Our central heating has broken down twice since Christmas. All is well now.
Keep warm where ever you are.
We last visited Bikaner ten years ago, travelling by train from Jodphur. On the final part of the journey it seemed as if the train was gliding along on the desert sand. A few small villages amongst the sand dunes.
This time a five hour drive with the usual stops to stretch the legs and drink cups of chai. Just outside Bikaner there was great excitement from my men. Hundreds of vultures.
just hanging around
The quest for eagles and vultures was looking good. After a good nights sleep and breakfast we headed out towards the National Research Centre on Camels, who knew?!!! Ahhh........so many camels and babies and there is even a museum.
Suffice to say we didn't stop long but drove the short distance to the 'perfume garden' aka the carcus dump. Yuck. However there were so many different eagles and vultures it was astonishing. Keith and Samshu were besides themselves with excitement Perfumed hanky to nose it was just bearable! Having said that seeing the birds flying and soaring in the sky made up for the smell.
That's my best photo above. If you want to see magnificent photos you can check out Keiths website - see link.
So, big tick let's move on to some textile things!
a wall painting advertising a womens' cooperative
how lovely, they are all busy stitching quilts
`A revisit to the Prachina Cultural Museum was a must. Curated by the Princess it is stuffed full with exquisite Rajasthani costumes, jewellery and textiles. Everything is under glass to a bit difficult to take photos. However, above details of two silk skirts, heavily embroidered and just gorgeous.
Wandering around the old city you will find ladies preparing cloth for dyeing and see the results laid out to dry over walls and bushes.
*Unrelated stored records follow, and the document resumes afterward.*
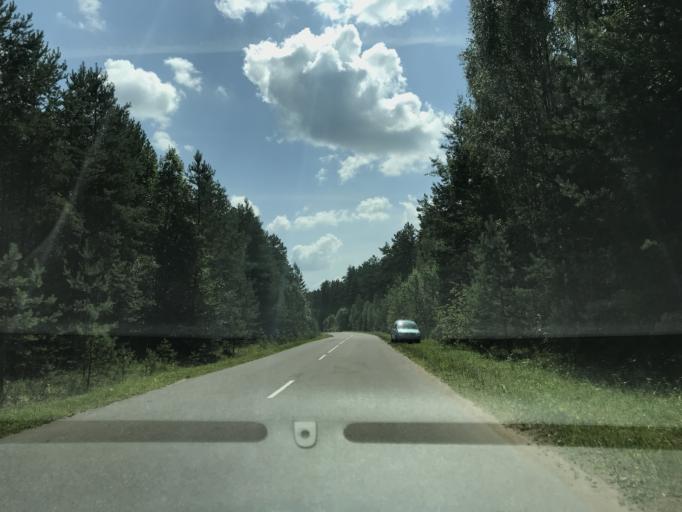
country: BY
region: Minsk
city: Rakaw
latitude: 54.0017
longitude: 26.9853
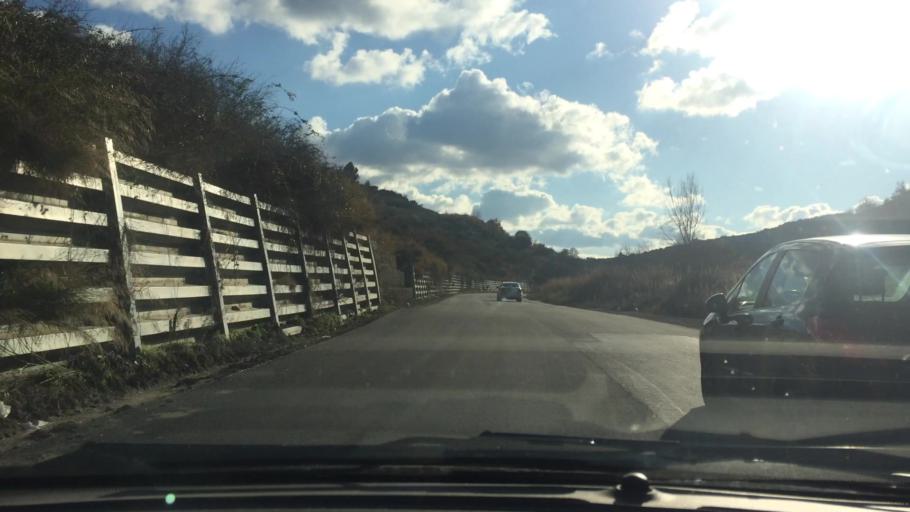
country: IT
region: Basilicate
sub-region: Provincia di Potenza
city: Tolve
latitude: 40.7213
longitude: 16.0360
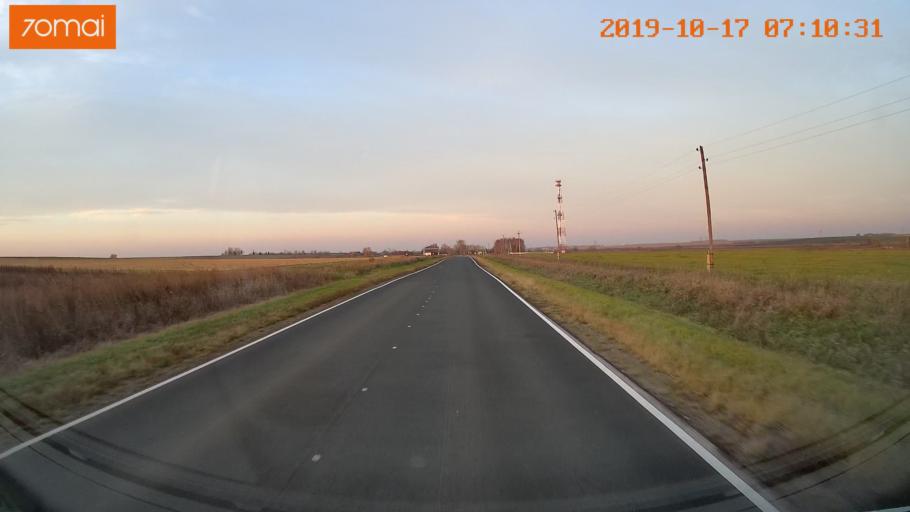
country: RU
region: Vladimir
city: Suzdal'
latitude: 56.4112
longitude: 40.3599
Silkscreen printing is a big cottage industry - dupattas (large scarves/shawls) and saries. These are often laid out on big stretches of sand/earth to dry. A colourful sight indeed.
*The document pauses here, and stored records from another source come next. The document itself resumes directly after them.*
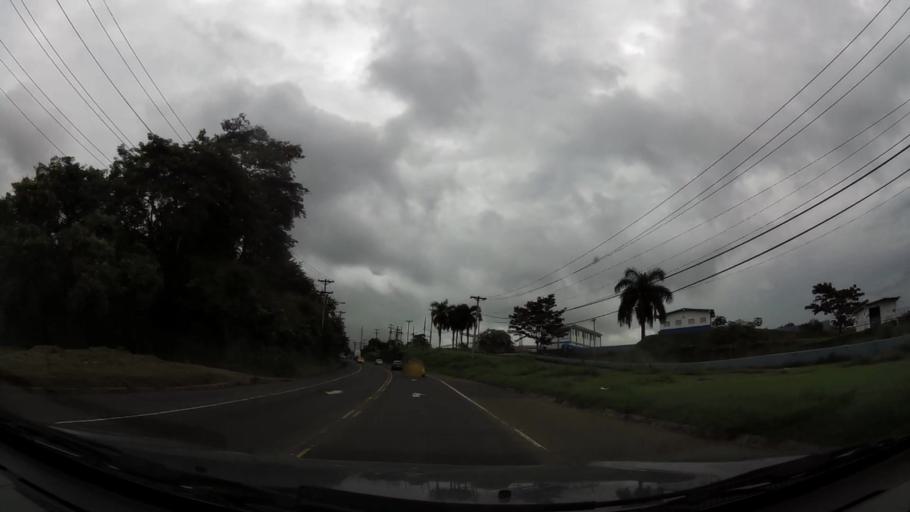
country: PA
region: Panama
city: Chilibre
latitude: 9.1918
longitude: -79.6180
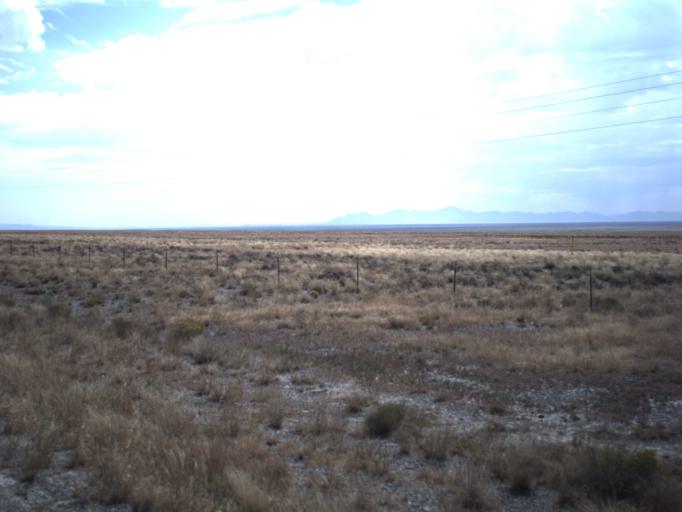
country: US
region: Utah
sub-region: Tooele County
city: Wendover
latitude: 41.4299
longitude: -113.8090
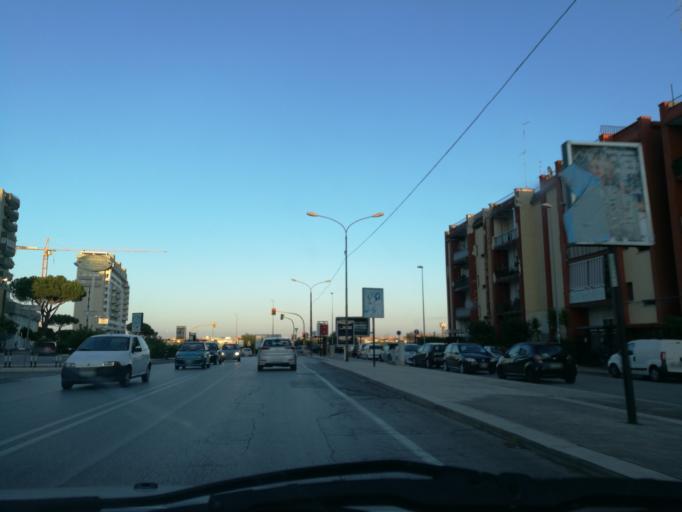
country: IT
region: Apulia
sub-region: Provincia di Bari
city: San Paolo
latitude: 41.1229
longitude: 16.8011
On our last night in Bikaner the air was full of very loud (but cool) music and amazing fireworks.
With enough rupees for petrol we set off on our first long trip to Bikaner, on the edge of the Thar Dessert and not so far from the Pakistan. The quest - eagles and vultures, but first we have to get there.
First destination Rankapur, driving through the beautiful Aravalli Hills, up then down driving on roads damaged in the monsoon and still be be repaired. Hairpin bends to take your breath away even though we know this road well. We stopped often to enjoy the view, bird watching and, of course, the naughty monkeys waiting for tasty offerings.
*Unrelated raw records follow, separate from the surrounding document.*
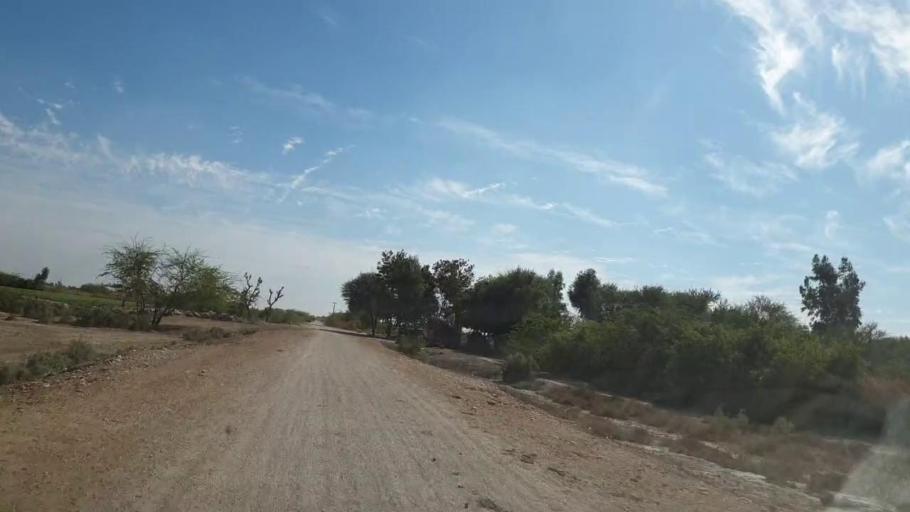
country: PK
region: Sindh
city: Pithoro
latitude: 25.5682
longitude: 69.3007
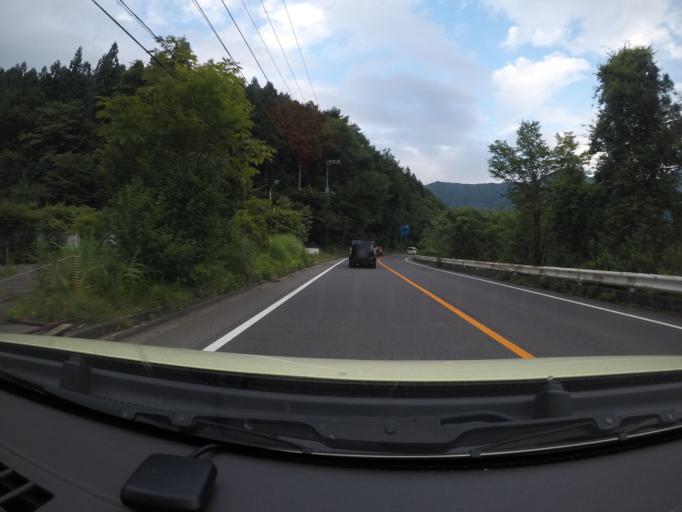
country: JP
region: Tochigi
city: Nikko
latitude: 36.7352
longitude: 139.5463
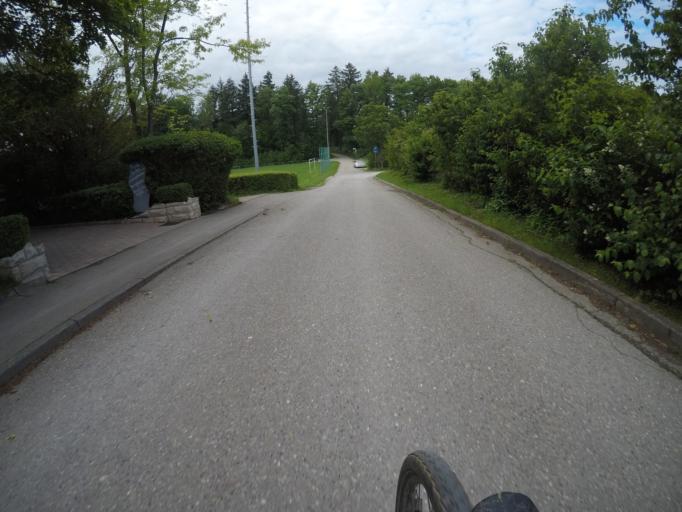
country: DE
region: Baden-Wuerttemberg
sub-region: Regierungsbezirk Stuttgart
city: Kohlberg
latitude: 48.5513
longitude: 9.3189
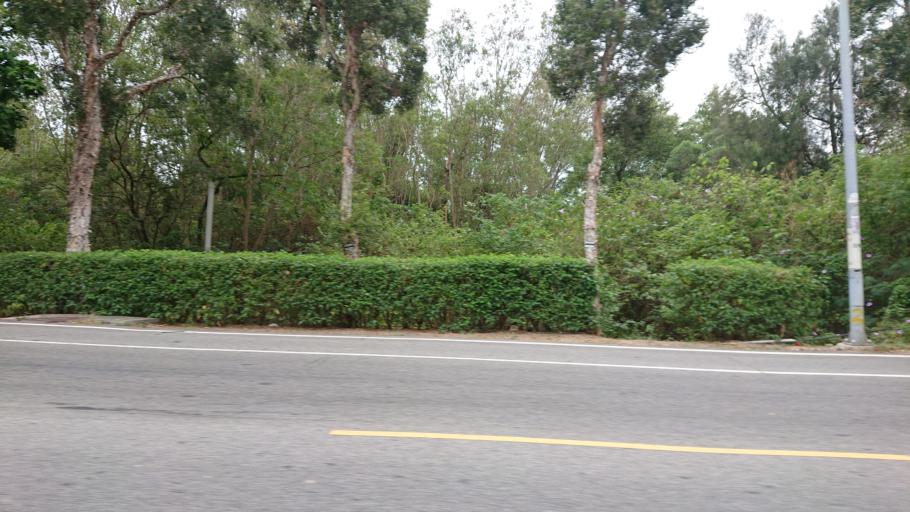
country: TW
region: Fukien
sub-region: Kinmen
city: Jincheng
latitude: 24.4392
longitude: 118.3985
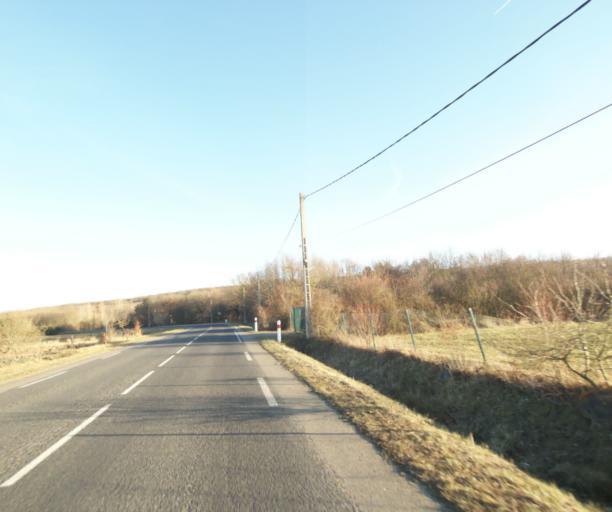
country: FR
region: Lorraine
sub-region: Departement de Meurthe-et-Moselle
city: Seichamps
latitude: 48.7034
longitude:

Just the two at this stop, normally they are in very large troups. Note, should you be travelling this way,
do not open the car window!
We tried booking in at a friends hotel (still being completed). It was full. Not surprising really after all it is the Indian Wedding Season.
We found a simple lodge in beautiful surroundings. Everything was a bit run down and being renovated.
The room was basic and clean. Samshu cooked supper, declicious, and we ate out under the stars. All
was peaceful apart from a few jungly noises during the night.
first light the geyser for a hot shower having gathered
paper, sticks, dry leaves and twigs
It was fabulous. We watched the dawn come up over the lake, took breakfast, vegetable parathas,
and I used up the last of my 'old money' to pay the bill,with just enough left to pay for a chai stop.
On to Pushkar, another five hours on the road. We stayed in another friends haveli, The Chand Hotel. Fortunately they took bank cards. Another evening under the stars and enjoying supper around the firepit in very good company.
the two cooks
Breakfast, a walk down the lane before going into Pushkar to a) try and find cash
and b) buy petrol. No cash and no petrol. Non Indian credit cards not accepted.
Ha! Ha! We had just enough of both to get to Bikaner.
another Indian bathroom option!
a wishing star for the New Year
a found object you might say - retrieved from a bag of bits. It's half
finished so that's a gentle project for the coming days.